- _Given instruction_: Put the lines below into a JSON list of strings with one string per line. Skip blank lines and leave out the pictures.

- _Input_:
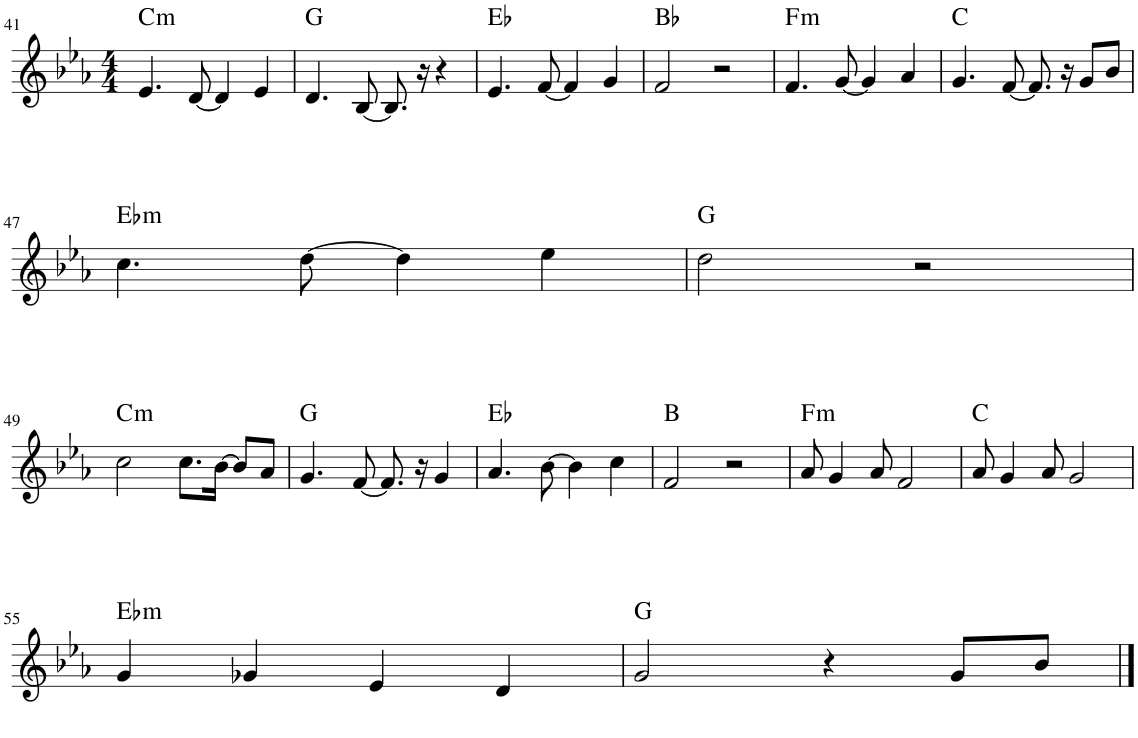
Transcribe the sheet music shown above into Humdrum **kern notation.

**kern	**harte
*part1	*part1
*staff1	*
*I"Eb Alto Ophicleide	*
*I'Eb A. Oph.	*
!!LO:PB:g=z
*clefG2	*
*Trd1c2	*
*k[b-e-a-]	*
*M4/4	*
=41	=41
!	!LO:H:kt=m
4.e-/	C:min
[8d/	.
4d/]	.
4e-/	.
=42	=42
4.d/	G:maj
[8B-/	.
8.B-/]	.
16r	.
4r	.
=43	=43
4.e-/	Eb:maj
[8f/	.
4f/]	.
4g/	.
=44	=44
2f/	Bb:maj
2r	.
=45	=45
!	!LO:H:kt=m
4.f/	F:min
[8g/	.
4g/]	.
4a-/	.
=46	=46
4.g/	C:maj
[8f/	.
8.f/]	.
16r	.
8g/L	.
8b-/J	.
!!LO:LB:g=z
=47	=47
!	!LO:H:kt=m
4.cc\	Eb:min
[8dd\	.
4dd\]	.
4ee-\	.
=48	=48
2dd\	G:maj
2r	.
!!LO:LB:g=z
=49	=49
!	!LO:H:kt=m
2cc\	C:min
8.cc\L	.
[16b-\Jk	.
8b-/L]	.
8a-/J	.
=50	=50
4.g/	G:maj
[8f/	.
8.f/]	.
16r	.
4g/	.
=51	=51
4.a-/	Eb:maj
[8b-\	.
4b-\]	.
4cc\	.
=52	=52
2f/	B:maj
2r	.
=53	=53
!	!LO:H:kt=m
8a-/	F:min
4g/	.
8a-/	.
2f/	.
=54	=54
8a-/	C:maj
4g/	.
8a-/	.
2g/	.
!!LO:LB:g=z
=55	=55
!	!LO:H:kt=m
4g/	Eb:min
4g-X/	.
4e-/	.
4d/	.
=56	=56
2g/	G:maj
4r	.
8g/L	.
8b-/J	.
==	==
*-	*-
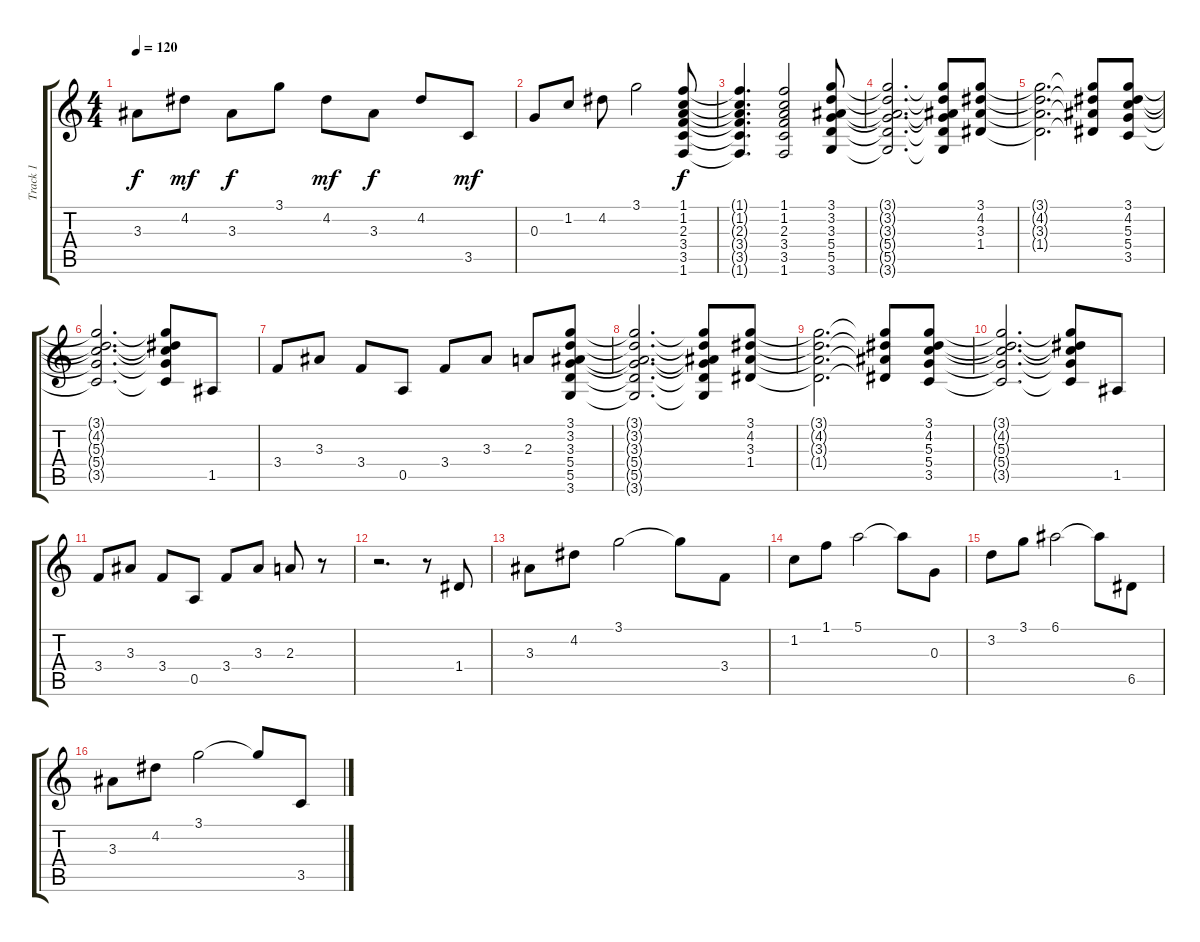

- _Reply to the exercise_:
[
  "Transcribe the sheet music shown above into Humdrum **kern notation.",
  "**kern\t**harte",
  "*part1\t*part1",
  "*staff1\t*",
  "*I\"Eb Alto Ophicleide\t*",
  "*I'Eb A. Oph.\t*",
  "!!LO:PB:g=z",
  "*clefG2\t*",
  "*Trd1c2\t*",
  "*k[b-e-a-]\t*",
  "*M4/4\t*",
  "=41\t=41",
  "!\t!LO:H:kt=m",
  "4.e-/\tC:min",
  "[8d/\t.",
  "4d/]\t.",
  "4e-/\t.",
  "=42\t=42",
  "4.d/\tG:maj",
  "[8B-/\t.",
  "8.B-/]\t.",
  "16r\t.",
  "4r\t.",
  "=43\t=43",
  "4.e-/\tEb:maj",
  "[8f/\t.",
  "4f/]\t.",
  "4g/\t.",
  "=44\t=44",
  "2f/\tBb:maj",
  "2r\t.",
  "=45\t=45",
  "!\t!LO:H:kt=m",
  "4.f/\tF:min",
  "[8g/\t.",
  "4g/]\t.",
  "4a-/\t.",
  "=46\t=46",
  "4.g/\tC:maj",
  "[8f/\t.",
  "8.f/]\t.",
  "16r\t.",
  "8g/L\t.",
  "8b-/J\t.",
  "!!LO:LB:g=z",
  "=47\t=47",
  "!\t!LO:H:kt=m",
  "4.cc\\\tEb:min",
  "[8dd\\\t.",
  "4dd\\]\t.",
  "4ee-\\\t.",
  "=48\t=48",
  "2dd\\\tG:maj",
  "2r\t.",
  "!!LO:LB:g=z",
  "=49\t=49",
  "!\t!LO:H:kt=m",
  "2cc\\\tC:min",
  "8.cc\\L\t.",
  "[16b-\\Jk\t.",
  "8b-/L]\t.",
  "8a-/J\t.",
  "=50\t=50",
  "4.g/\tG:maj",
  "[8f/\t.",
  "8.f/]\t.",
  "16r\t.",
  "4g/\t.",
  "=51\t=51",
  "4.a-/\tEb:maj",
  "[8b-\\\t.",
  "4b-\\]\t.",
  "4cc\\\t.",
  "=52\t=52",
  "2f/\tB:maj",
  "2r\t.",
  "=53\t=53",
  "!\t!LO:H:kt=m",
  "8a-/\tF:min",
  "4g/\t.",
  "8a-/\t.",
  "2f/\t.",
  "=54\t=54",
  "8a-/\tC:maj",
  "4g/\t.",
  "8a-/\t.",
  "2g/\t.",
  "!!LO:LB:g=z",
  "=55\t=55",
  "!\t!LO:H:kt=m",
  "4g/\tEb:min",
  "4g-X/\t.",
  "4e-/\t.",
  "4d/\t.",
  "=56\t=56",
  "2g/\tG:maj",
  "4r\t.",
  "8g/L\t.",
  "8b-/J\t.",
  "==\t==",
  "*-\t*-"
]